Revenu de base – L’explication de mon vote

L’Assemblée nationale a examiné le jeudi 31 janvier une proposition de loi du groupe parlementaire Socialistes et apparentés visant à expérimenter l’instauration d’un revenu de base. Ce revenu de base, inconditionnel et accessible dès 18 ans, serait composé de la fusion du revenu de solidarité active (RSA), de la prime d’activité et éventuellement des aides personnalisées au logement (APL).

Cette expérimentation, dont la durée serait de trois ans et qui viserait seulement 60 000 personnes sur quelques territoires, ne pourrait aboutir à une généralisation qu’à l’horizon 2025. Dans le cadre de la Stratégie de lutte contre la pauvreté, le Gouvernement a annoncé vouloir créer et généraliser le revenu d’activité universel (RUA) d’ici la fin du quinquennat afin de rénover notre système de minima sociaux et pour en finir avec le non-recours, qui est estimé à 30% pour le RSA. Le RUA fusionnera le plus grand nombre de prestations possibles (RSA, Prime d’activité, APL, et peut être AAH, ASS, minimum vieillesse…). Une mission de préparation sera lancée en mars et une loi est prévue en 2020. Á travers l’instauration du RUA, l’objectif du Gouvernement est de créer pour les bénéficiaires une « garantie activité » combinant un accompagnement social renforcé et une véritable insertion dans l’emploi.

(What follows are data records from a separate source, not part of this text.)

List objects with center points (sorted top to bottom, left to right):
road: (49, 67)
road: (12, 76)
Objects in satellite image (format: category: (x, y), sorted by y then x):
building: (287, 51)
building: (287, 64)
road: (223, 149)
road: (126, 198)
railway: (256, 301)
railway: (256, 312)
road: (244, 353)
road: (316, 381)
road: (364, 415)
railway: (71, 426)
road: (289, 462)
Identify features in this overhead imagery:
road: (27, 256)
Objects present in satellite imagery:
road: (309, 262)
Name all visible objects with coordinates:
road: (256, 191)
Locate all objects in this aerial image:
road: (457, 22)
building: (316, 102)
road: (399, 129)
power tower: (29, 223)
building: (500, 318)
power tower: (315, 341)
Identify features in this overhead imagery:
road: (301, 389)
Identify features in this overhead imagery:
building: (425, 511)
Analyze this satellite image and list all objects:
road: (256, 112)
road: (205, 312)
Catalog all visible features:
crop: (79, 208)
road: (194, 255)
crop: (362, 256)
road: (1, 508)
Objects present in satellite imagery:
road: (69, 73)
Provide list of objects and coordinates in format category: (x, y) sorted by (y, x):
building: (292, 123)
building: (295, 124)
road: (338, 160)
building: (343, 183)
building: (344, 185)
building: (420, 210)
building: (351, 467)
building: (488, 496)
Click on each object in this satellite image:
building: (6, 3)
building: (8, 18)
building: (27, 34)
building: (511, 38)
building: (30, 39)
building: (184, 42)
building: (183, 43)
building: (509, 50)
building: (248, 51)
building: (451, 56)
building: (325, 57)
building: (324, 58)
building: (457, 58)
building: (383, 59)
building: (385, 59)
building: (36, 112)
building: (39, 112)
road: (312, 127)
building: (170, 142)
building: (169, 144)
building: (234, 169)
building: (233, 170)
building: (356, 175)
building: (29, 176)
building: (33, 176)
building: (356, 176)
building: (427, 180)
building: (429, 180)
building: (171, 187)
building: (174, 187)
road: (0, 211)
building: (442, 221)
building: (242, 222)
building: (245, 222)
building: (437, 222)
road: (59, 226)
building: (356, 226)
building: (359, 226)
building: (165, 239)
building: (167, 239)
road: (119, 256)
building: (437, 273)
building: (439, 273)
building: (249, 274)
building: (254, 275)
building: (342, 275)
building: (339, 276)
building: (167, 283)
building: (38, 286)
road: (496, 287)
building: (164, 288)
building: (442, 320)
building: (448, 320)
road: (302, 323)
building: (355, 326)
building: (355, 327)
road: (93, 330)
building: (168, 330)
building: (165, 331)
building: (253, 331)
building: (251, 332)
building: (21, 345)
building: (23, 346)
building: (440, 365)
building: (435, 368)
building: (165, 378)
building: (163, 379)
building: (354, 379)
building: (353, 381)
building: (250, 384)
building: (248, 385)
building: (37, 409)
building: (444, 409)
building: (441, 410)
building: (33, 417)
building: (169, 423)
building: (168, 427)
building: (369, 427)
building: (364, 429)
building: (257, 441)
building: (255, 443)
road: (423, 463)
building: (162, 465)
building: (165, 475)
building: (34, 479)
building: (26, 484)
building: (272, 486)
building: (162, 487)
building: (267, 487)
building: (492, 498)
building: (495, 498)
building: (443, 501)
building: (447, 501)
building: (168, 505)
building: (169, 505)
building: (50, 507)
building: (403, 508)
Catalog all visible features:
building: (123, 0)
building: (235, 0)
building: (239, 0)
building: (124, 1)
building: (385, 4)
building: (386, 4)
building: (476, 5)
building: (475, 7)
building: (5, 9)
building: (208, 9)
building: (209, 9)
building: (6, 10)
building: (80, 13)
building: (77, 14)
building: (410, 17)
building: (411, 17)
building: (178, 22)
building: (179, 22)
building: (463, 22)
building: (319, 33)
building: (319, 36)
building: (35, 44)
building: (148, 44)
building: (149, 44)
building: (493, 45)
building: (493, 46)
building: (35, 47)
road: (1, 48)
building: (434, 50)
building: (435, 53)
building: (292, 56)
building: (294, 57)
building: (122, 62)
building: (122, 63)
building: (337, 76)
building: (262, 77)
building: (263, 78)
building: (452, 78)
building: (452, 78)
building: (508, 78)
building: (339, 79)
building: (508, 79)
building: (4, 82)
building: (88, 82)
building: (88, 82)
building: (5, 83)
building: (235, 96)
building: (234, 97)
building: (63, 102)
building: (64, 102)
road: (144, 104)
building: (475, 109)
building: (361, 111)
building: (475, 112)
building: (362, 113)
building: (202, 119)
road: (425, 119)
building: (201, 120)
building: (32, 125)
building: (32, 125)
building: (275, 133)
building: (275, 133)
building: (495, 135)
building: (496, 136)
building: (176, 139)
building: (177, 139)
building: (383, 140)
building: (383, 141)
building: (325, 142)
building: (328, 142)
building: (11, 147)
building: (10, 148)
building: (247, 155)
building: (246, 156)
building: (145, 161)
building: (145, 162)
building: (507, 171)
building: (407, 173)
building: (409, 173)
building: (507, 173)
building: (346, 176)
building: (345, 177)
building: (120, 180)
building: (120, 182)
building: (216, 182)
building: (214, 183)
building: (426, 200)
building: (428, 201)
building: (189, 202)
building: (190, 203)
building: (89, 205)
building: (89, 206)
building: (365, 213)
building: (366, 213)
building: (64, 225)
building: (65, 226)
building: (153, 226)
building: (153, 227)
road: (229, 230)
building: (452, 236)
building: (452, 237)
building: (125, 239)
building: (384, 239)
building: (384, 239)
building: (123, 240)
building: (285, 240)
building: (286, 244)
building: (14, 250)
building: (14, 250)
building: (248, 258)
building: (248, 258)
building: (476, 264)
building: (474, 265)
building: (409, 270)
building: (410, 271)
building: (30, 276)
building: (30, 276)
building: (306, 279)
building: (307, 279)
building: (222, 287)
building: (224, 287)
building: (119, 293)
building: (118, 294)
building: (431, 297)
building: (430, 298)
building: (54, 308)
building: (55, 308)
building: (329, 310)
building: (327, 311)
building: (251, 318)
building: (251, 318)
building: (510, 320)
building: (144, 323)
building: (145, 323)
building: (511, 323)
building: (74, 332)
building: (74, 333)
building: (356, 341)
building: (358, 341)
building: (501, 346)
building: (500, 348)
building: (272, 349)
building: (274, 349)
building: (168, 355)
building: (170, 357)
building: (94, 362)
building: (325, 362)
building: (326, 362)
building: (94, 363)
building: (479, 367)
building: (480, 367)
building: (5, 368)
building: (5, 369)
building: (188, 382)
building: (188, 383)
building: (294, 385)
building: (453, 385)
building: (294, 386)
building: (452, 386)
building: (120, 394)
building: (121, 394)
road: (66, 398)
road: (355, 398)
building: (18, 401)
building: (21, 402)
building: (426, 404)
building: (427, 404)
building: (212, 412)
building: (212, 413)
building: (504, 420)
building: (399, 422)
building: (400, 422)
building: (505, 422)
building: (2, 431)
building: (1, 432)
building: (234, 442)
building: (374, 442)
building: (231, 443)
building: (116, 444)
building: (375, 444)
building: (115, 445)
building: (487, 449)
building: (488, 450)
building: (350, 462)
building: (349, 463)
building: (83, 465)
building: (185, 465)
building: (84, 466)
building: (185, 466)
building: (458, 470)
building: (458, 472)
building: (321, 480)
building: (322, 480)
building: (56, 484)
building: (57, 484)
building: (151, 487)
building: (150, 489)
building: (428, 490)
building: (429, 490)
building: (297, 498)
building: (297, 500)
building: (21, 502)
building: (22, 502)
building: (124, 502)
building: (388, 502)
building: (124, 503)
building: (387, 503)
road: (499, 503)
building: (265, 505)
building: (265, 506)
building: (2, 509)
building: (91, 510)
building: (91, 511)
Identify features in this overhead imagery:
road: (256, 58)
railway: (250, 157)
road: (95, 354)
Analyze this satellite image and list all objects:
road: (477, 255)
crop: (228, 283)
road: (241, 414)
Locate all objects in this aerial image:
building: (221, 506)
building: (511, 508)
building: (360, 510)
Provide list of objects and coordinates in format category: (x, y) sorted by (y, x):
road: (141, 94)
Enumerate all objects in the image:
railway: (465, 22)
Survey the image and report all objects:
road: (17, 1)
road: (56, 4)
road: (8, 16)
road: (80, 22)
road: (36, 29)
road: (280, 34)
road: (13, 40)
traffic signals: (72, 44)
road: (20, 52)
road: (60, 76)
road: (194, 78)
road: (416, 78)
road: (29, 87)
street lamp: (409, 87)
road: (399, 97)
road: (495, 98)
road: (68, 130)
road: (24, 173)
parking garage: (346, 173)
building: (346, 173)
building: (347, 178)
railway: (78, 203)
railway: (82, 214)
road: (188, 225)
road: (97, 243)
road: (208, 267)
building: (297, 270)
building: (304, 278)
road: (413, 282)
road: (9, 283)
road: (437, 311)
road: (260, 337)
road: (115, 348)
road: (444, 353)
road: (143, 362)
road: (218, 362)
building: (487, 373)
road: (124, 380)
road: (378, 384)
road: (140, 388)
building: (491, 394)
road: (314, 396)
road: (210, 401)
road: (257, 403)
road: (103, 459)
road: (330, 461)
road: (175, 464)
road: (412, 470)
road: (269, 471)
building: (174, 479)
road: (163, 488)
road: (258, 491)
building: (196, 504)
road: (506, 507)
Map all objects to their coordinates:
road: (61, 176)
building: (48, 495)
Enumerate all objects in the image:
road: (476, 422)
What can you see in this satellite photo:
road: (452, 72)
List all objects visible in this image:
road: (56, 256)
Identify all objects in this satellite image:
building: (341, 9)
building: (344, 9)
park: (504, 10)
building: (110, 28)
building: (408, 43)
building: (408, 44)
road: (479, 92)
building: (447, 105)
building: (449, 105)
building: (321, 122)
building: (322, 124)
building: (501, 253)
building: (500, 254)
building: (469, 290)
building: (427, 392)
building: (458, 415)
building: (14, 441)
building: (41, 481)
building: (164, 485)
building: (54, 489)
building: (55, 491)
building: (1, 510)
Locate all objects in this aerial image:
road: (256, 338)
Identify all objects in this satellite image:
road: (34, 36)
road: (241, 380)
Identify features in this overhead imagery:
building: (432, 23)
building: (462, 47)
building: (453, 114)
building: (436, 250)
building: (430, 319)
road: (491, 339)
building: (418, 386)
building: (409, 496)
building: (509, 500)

En effet, de nombreux rapports ont souligné toute la difficulté pour les bénéficiaires du RSA de bénéficier d’un véritable accompagnement vers l’emploi : 40 % des bénéficiaires du RSA ne sont toujours pas accompagnés six mois après leur demande de droits et la moitié des bénéficiaires du RSA le sont depuis au moins quatre ans. Cet accompagnement jugé insuffisant, voire inefficace, est de plus très variable selon les territoires. C’est pourquoi il me semble dangereux de proposer un accès inconditionnel au revenu de base, c’est-à-dire l’absence de droits et devoirs du bénéficiaire, qui élude complètement les moyens et actions en faveur de l’insertion professionnelle des bénéficiaires. La création d’un « service public de l’insertion » dans le cadre de la stratégie pauvreté du Gouvernement, mis en place avec l’ensemble des acteurs dont les départements, permettra d’assurer une protection universelle et égale pour tous, partout sur le territoire. Il ne s’agit donc pas de retirer une compétence aux départements mais bien de les soutenir, notamment financièrement par la création d’un fonds doté de 135 M€ en 2019, 117 M€ en 2020 et 208 M€ en 2021 à destination de ceux qui s’inscriront dans cette démarche pour mieux lutter contre la pauvreté et le non-recours.

Je tiens également à rappeler que le Gouvernement a créé un fonds d’urgence et accepté de relever le plafond du fonds de péréquation des droits de mutation à titre onéreux (DMTO), permettant de mobiliser près de 365 M€ supplémentaires par an pour soutenir les dépenses des départements les plus fragiles en matière d’aide sociale.

On peut également s’étonner que de nombreux présidents de département qui souhaitent aujourd’hui expérimenter le revenu de base étaient membres de la précédente majorité qui s’était opposée à deux reprises à sa création, optant plutôt pour la création de la prime d’activité et de la garantie jeune, plus à même de favoriser une réinsertion durable dans le monde du travail. Il est à noter que notre majorité a augmenté à partir du 1er janvier 2019 de 90 € la prime d’activité (après une revalorisation de 20 € au 1er octobre 2018) et élargi son éligibilité à un million de personnes supplémentaires. La prime d’activité produit par ailleurs des résultats particulièrement satisfaisants chez les jeunes qui n’avaient auparavant pas accès au RSA activité avec près de 500 000 bénéficiaires. Un rapport Gouvernemental proposera d’ici à six mois des moyens de lutter contre le non-recours (actuellement estimé à 25%) par l’automatisation de la prime d’activité.

Par ailleurs, cette proposition d’expérimenter un revenu de base par 18 départements n’est pas consensuelle au sein de l’association des départements de France (ADF), dont la majorité de ses membres estiment que cette disposition serait de nature à supprimer « l’accompagnement nécessaire et génèrerait de l’isolement social ».

Enfin, les organisations syndicales, CGT et FO en tête, sont également opposées au revenu de base, craignant un accroissement des inégalités de revenus et un signal négatif d’une société qui renonce face au chômage de masse.

La lutte contre la pauvreté nécessite la mobilisation de tous les acteurs et de changer radicalement les politiques qui sont mises en place depuis 20 ans. C’est seulement en poursuivant notre investissement massif dans la petite enfance, en garantissant un parcours de formation pour tous les jeunes et en simplifiant les prestations sociales et en accompagnant ses bénéficiaires que nous pourrons véritablement renverser les inégalités de destin.

Toutes ces raisons ont conduit le groupe La République en Marche à rejeter cette proposition de loi visant à expérimenter l’instauration d’un revenu de base. Il ne pourra cependant pas nous être reproché de ne pas voter un texte sous prétexte qu’il est issu d’un travail de l’opposition : sur les cinq propositions de loi du groupe parlementaire Socialistes et apparentés examinées ce jour par l’Assemblée nationale, deux ont été discutées, amendées et adoptées (ce qui n’a a jamais été le cas sous le précédent quinquennat).